In 1971 there were two encounters, one that got major publicity and one that didn’t. The one that did was from a little girl and her family. Their dog went missing one night and turned up a few days later, beheaded, on the side of the road. The family said that they heard strange grunts and cries outside, accompanied by heavy footsteps, which is what led them to believe that whatever took their dog was no mortal being. A farmer a little ways away also had an experience kind of like this, although he had the privilege of seeing the beast crouched over one of his dead pigs. It halted in its feast when it realized it had been discovered, crying out weirdly at him before fleeing into the woods. There was hardly anything left of the pig.
Either these events triggered peoples’ paranoia, or they were simply the beginning of a rash of Goatman sightings, because after this there are countless reports of the Goatman standing outside peoples’ houses, lurking in their yards, and there were a good many more animal mutilations and beheadings before things finally began to die down. Most sightings simply consisted of people stumbling upon the beast and then having it growl at them before running away. But some people actually found worthwhile items.
A landscaper in 1977 stumbled upon some weird animal bones on a golf course. As he examined them, he heard something growling at him. He looked up to see the Goatman glaring at him with bright red eyes. Needless to say, he beat a hasty retreat. All of the sudden the Goatman went from vague, harmless spirit to scary animal-killing marauder. Who wouldn’t want to run away?
One boy claimed that the Goatman was actually the bogeyman, as when he was faced with the beast, he told his mother that it looked exactly like “the thing that stands in my room at night”. If that isn’t horrible, what is? Does that mean that the Goatman has become something even more demonic and powerful than we previously thought? Had the blood of puppies made it more savage and strange? There is really no way to know, as no other people have reported seeing him in their bedrooms at night. Just outside their windows, peeking in. It could just be that this kid saw something completely different, something that haunts him specifically, but people have already tied this incident with the Goatman and no one else. Again, this could be linked to the area’s history of demonic activity. Or the Goatman could take many, more ethereal forms.
Some stories seem to tie the Goatman to a bridge, which is known as Cry Baby Bridge for other, tragic reasons. It is said that driving across this bridge at night will allow you to hear the Goatman’s cries, or even hear the Goatman himself. People often seem to consider the tragic events that took place as a sort of catalyst, something that draws the Goatman to it in order to feed off the negative energy of the area.

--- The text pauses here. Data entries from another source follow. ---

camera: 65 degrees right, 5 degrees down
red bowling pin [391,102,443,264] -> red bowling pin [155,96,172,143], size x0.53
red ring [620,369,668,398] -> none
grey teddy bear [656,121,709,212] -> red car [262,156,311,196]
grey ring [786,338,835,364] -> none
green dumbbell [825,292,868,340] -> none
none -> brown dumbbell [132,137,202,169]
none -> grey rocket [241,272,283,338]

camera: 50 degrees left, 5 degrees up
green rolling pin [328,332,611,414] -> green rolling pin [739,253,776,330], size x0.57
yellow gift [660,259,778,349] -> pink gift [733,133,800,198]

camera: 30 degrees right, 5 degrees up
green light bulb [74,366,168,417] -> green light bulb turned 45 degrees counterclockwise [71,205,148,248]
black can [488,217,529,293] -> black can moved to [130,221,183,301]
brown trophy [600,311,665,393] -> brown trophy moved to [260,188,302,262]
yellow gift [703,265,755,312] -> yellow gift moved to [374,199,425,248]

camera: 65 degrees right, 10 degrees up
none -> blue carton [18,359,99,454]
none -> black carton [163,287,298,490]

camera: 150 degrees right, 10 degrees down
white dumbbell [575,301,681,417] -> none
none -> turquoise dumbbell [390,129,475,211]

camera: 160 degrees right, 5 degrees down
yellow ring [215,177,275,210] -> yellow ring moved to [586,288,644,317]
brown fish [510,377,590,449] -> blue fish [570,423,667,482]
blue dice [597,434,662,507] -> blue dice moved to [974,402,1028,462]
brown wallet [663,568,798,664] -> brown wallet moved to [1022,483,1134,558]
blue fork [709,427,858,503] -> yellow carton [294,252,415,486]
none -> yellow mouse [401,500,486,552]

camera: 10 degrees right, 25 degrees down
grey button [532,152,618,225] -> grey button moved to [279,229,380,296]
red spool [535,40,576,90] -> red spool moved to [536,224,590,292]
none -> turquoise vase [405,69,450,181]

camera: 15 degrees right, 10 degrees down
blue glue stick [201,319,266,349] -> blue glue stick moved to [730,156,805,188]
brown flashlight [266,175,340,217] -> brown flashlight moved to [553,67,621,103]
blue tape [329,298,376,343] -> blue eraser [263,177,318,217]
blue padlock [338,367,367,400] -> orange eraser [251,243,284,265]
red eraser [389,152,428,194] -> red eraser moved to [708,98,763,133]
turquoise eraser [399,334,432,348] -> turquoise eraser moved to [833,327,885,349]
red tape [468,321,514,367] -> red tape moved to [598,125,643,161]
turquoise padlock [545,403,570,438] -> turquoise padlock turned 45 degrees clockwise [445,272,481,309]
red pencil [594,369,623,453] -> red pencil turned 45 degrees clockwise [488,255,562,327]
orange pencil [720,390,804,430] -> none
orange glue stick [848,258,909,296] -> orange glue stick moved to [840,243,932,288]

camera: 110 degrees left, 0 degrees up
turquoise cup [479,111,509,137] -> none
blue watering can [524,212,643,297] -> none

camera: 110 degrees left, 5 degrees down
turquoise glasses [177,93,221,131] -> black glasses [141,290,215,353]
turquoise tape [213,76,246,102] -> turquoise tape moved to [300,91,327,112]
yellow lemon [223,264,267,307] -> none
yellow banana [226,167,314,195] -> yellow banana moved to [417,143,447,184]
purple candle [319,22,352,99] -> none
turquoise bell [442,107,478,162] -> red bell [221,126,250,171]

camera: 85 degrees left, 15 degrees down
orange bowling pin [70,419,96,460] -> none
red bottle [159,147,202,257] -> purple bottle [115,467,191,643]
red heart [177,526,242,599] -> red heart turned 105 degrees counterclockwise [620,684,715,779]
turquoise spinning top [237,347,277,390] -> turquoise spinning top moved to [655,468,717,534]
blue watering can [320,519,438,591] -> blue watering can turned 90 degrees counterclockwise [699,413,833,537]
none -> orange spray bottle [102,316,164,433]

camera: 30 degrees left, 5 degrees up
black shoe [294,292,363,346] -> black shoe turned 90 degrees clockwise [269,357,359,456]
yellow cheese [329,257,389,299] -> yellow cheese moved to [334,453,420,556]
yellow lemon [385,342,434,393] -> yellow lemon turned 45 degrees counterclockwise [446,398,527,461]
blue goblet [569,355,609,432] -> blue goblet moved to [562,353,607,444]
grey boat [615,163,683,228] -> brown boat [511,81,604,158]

Others believe that the bridge is only associated with the Goatman because it happens to be near Lover’s Lane. It has been argued that there are similar goat-like beings that take refuge near and around other bridges in Maryland, Kentucky, Texas, and many other states, but the thing with the Goatman is it is linked mainly to roads and other locations, not a dilapidated old bridge. Maybe it only likes to vacation there from time to time when it gets bored of lopping the heads off of kittens.
Whatever the Goatman is, and whatever he is drawn to, the legends are not going away. In fact, with the most recent sighting in 2007, where the Goatman was briefly caught on camera, people are more insistent than ever that the legend is real. Whether he is evil, good, or simply a protector of nature, we have yet to see. Perhaps in the future he will be more forthcoming with his intentions.